In many cases, ∙OH production and lipid peroxidation are associated with ferroptosis; thus, we first distinguished the characteristics of cell death caused by BTP photocatalysis from ferroptosis. Liproxstatin-1 (a lipid peroxidation and ferroptosis inhibitor) and z-VAD-fmk (a pan-caspase inhibitor) were used to investigate whether caspases or lipid peroxidation are involved in the lytic cell death triggered by BTP photocatalysis. Interestingly, z-VAD-fmk treatment reduced LDH release caused by BTP photocatalysis, while Liproxstatin-1 was less effective (Extended Data Fig. 7e). In addition, substantial levels of membrane blebbing and PI penetration were still observed in Liproxstatin-1-treated cells, but not in z-VAD-fmk-treated cells (Extended Data Fig. 7f). These results indicate that BTP photocatalysis-triggered cell death depends on caspase activation rather than on lipid peroxidation.

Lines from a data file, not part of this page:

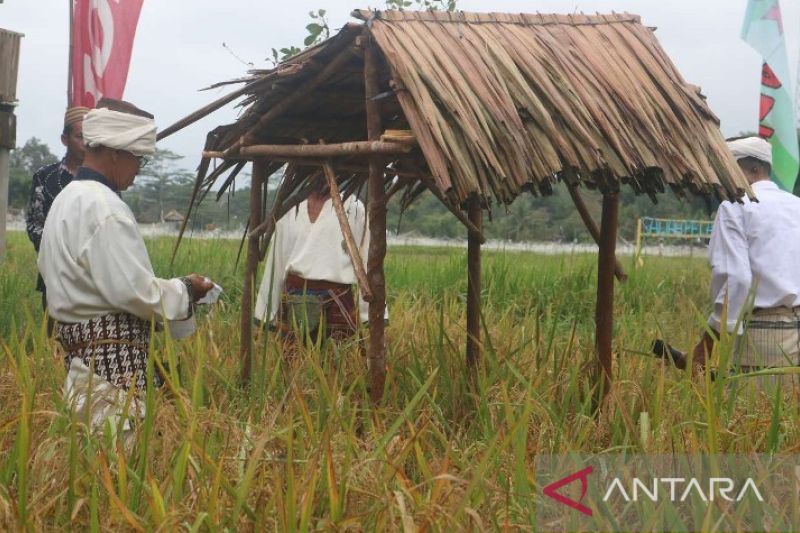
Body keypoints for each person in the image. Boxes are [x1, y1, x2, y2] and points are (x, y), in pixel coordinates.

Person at [38, 98, 213, 444]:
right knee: (118, 464)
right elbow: (138, 293)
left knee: (87, 461)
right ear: (116, 152)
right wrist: (188, 289)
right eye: (139, 159)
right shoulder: (105, 208)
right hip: (111, 372)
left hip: (83, 364)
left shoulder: (66, 199)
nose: (140, 169)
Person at [690, 136, 800, 388]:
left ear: (751, 170)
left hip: (766, 335)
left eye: (726, 170)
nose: (722, 180)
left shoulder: (736, 205)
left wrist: (705, 345)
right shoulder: (797, 205)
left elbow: (735, 279)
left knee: (758, 420)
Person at [254, 180, 384, 346]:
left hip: (337, 299)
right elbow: (276, 261)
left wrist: (371, 313)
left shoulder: (353, 208)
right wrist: (265, 311)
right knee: (293, 363)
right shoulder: (290, 209)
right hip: (295, 298)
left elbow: (367, 261)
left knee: (337, 362)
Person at [26, 107, 89, 315]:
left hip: (94, 277)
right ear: (65, 139)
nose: (86, 143)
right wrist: (62, 252)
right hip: (54, 274)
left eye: (91, 136)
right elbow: (35, 225)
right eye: (80, 136)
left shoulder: (105, 180)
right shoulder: (45, 176)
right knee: (53, 342)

GSDMD cleavage by inflammatory caspases (i.e., caspase-1, -4, or -5) releases the N-terminal domain (GSDMD-NT), which then enacts pyroptosis via forming pores in the plasma membrane, resulting in non-selective ionic flux and the release of cellular immunogenic molecules14. Notably, BTP photocatalysis resulted in increased detection of GSDMD-NT in the cell lysates and cell media (Fig. 5c). Furthermore, pyroptotic morphology and LDH release caused by BTP were eliminated in GSDMD-/- iBMDMs when compared to wildtype (WT) control macrophages (Fig. 5d, e). Because GSDMD is typically cleaved by caspase-1 that is engaged by canonical inflammasomes14, or by caspase-4/5, referred to as non-canonical inflammasomes46, we examined the processing-associated activation of these caspases using western blot. Unexpectedly, these results showed that BTP photocatalysis causes cleavage of caspase-4/5 rather than caspase-1 (Fig. 5f). We further confirmed ATP secretion by caspase-4/5 and GSDMD activation (Fig. 5g), while the efficient secretions of cleaved interleukins (IL-18 and IL-1β) were not observed in the western blot analysis due to the lack of active caspase-1 (Fig. 5f). Considering that ER stress or cation mobilisation has been implicated in the activation of caspase-4/547-50, we surmise that the accumulation of misfolded proteins by BTP photocatalysis may trigger the cleavage of caspase-4/5 and subsequent pyroptosis.